==== Data provided

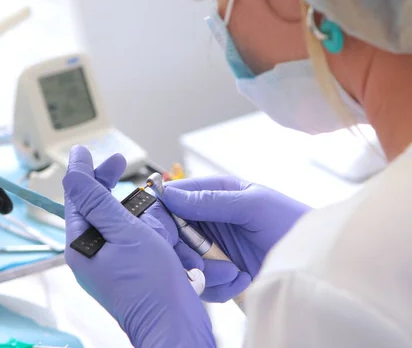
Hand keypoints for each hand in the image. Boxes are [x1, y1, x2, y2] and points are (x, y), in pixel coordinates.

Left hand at [64, 147, 215, 347]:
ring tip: (145, 202)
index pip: (76, 198)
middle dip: (108, 185)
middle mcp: (89, 255)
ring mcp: (107, 263)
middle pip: (93, 208)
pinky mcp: (126, 269)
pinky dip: (141, 226)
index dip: (84, 172)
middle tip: (119, 164)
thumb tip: (73, 171)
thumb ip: (97, 200)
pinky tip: (155, 225)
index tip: (88, 151)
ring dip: (129, 207)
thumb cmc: (151, 287)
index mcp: (80, 246)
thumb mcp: (124, 232)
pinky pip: (128, 238)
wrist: (174, 326)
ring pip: (113, 221)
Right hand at [149, 176, 309, 301]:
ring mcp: (213, 247)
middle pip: (173, 233)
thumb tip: (172, 196)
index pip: (175, 196)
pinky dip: (216, 286)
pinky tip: (240, 280)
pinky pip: (201, 282)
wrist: (315, 262)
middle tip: (198, 262)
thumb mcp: (252, 205)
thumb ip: (212, 200)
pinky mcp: (219, 271)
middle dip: (183, 250)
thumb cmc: (291, 223)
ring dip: (203, 272)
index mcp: (214, 193)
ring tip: (232, 272)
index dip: (164, 211)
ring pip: (184, 260)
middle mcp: (209, 219)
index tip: (164, 228)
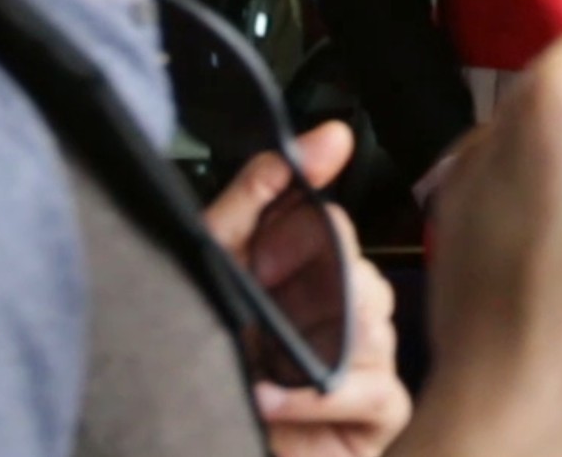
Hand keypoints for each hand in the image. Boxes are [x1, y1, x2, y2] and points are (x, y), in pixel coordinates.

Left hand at [204, 122, 412, 456]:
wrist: (181, 436)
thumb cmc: (205, 363)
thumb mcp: (219, 262)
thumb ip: (261, 192)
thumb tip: (331, 134)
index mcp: (314, 274)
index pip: (338, 230)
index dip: (304, 240)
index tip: (263, 259)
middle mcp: (346, 316)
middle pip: (366, 278)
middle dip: (309, 298)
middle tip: (260, 317)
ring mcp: (368, 365)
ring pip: (377, 329)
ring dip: (313, 347)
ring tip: (262, 361)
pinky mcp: (380, 414)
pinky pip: (376, 389)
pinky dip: (319, 397)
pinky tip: (271, 397)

========

| Problem requirements |
Working through the entries above, copy every line in which "thumb" is found.

| Exercise response |
thumb tip: (73, 171)
thumb ip: (97, 200)
thumb cmc: (151, 287)
thumb mcp: (124, 232)
thumb tip: (172, 196)
thumb mcp: (252, 205)
thumb ip: (212, 200)
thumb cmc: (291, 223)
thumb cmc: (205, 363)
thumb mcp: (219, 262)
thumb ip: (261, 192)
thumb tip: (331, 134)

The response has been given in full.